The Fawcett Society claims that the pay gap revealed in its analysis of pay data “should be causing national outrage”. Women of Bangladeshi and Pakistani descent in the UK earn nearly 33% less per hour on average compared to white British men, a disparity that campaigners argue “should be causing national outrage”. Pay data analysis also reveals that mixed-race women and Black Caribbean women earn 25% less than their white male counterparts.

On Ethnicity Pay Gap Day 2024, the Fawcett Society published these figures, which were uncovered through a comprehensive analysis of statistics from a gender pay gap report released by the campaign group in November. The data demonstrates significant discrepancies between different groups of women and an even greater disparity when compared to men.

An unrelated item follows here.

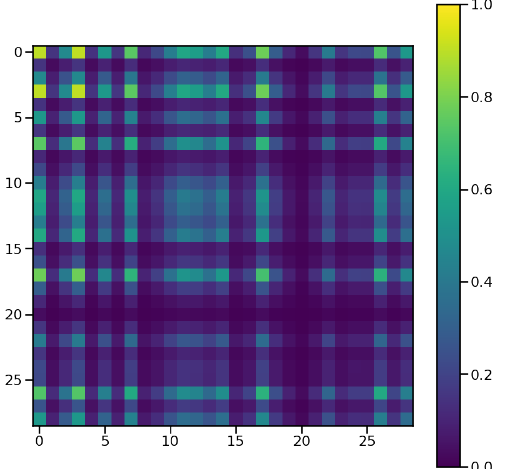
Figure 4. Feature image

Alesha De-Freitas, the head of policy at Fawcett, stated that the ethnicity pay gap is “creating double trouble for Black and minoritized women” in the UK. She emphasized the stark nature of the figures, particularly noting that women of Bangladeshi heritage earn nearly one-third less per hour than white British men, a fact that should elicit national outrage.

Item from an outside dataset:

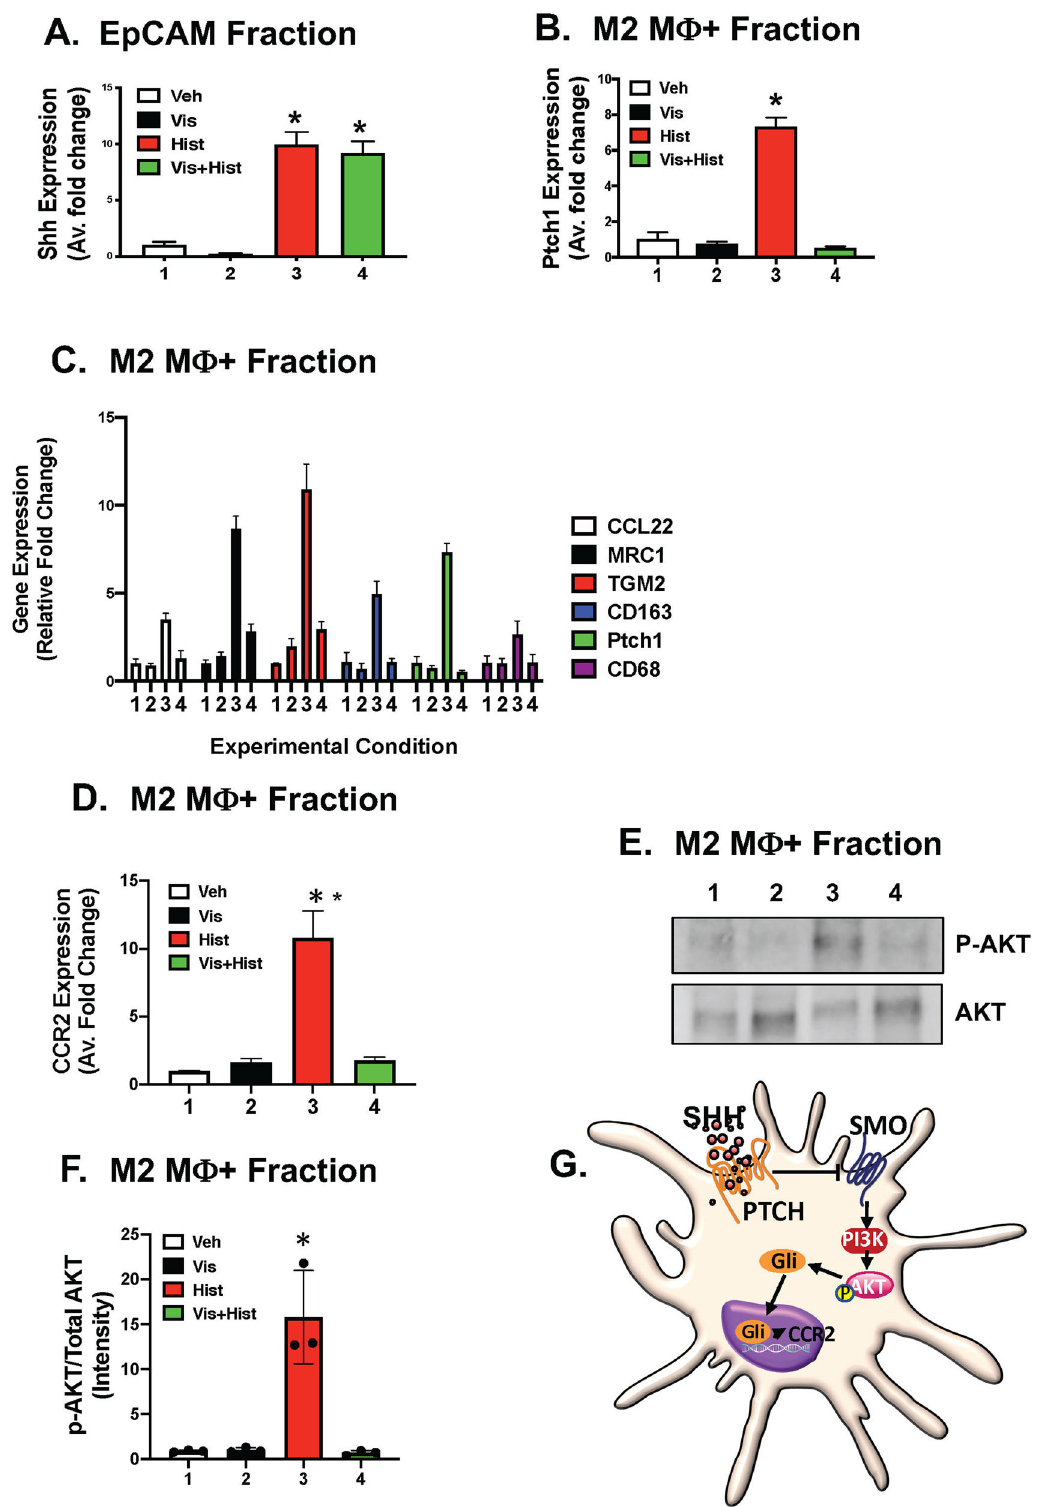
Fig. 7 Expression of Shh, Ptch1, CCR2, and M1/M2 macrophage markers in organoid/macrophage co-cultures. A Expression of Shh in EpCAM fractions isolated from vehicle (Veh, 1), vismodegib (Vis, 2), Histamine (Hist, 3), or Vis + Hist (4) treated co-cultures. B Expression of Ptch1 in M Φ fractions isolated from Veh, Vis, Hist, or Vis + Hist treated co-cultures. C Expression of M1 and M2 markers in M Φ fractions isolated from Veh, Vis, Hist, or Vis + Hist treated co-cultures. D Expression of CCR2 in M Φ fractions isolated from Veh, Vis, Hist, or Vis + Hist treated co- cultures. E Protein expression of AKT and pAKT in M Φ fractions isolated from Veh, Vis, Hist, or Vis + Hist treated co-cultures. Quanti fi cation of immunoblots in E is shown in ( F ) . G Schematic diagram showing Shh-induced macrophage migration that is Smo-dependent is mediated by AKT signaling. * P < 0.05 compared to vehicle. Data are shown as the mean ±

The analysis reveals a pay gap of 14.7% between women of Bangladeshi and Pakistani heritage and white British women, whereas the gap increases to 28.4% when compared to white British men. For women of Black Caribbean heritage, the gap is 25% when compared to white British men.

Dianne Greyson, the founder of the campaign group responsible for Ethnicity Pay Gap Day, called on the government to implement mandatory ethnicity pay gap reporting, asserting that companies must be aware of their pay gaps and who is most affected in order to address this issue effectively. She expressed her anticipation for further discussions on this matter during the ethnicity pay gap summit scheduled for February.

The Fawcett report identifies bias as a significant factor contributing to the ethnicity and gender pay gap. According to the report, 75% of women of color have experienced racism in the workplace, while 42% report being overlooked for promotion despite receiving positive feedback. In comparison, the figure for white women is 27%.

De-Freitas advocates for mandatory reporting, citing the success of mandatory gender pay gap reporting in raising awareness and inspiring action to tackle the gender pay gap. She urges the government to make ethnicity pay gap reporting mandatory as well and insists on holding companies accountable by requiring them to publish action plans for closing persistent gaps.

This is the first data on the subject since the onset of the pandemic.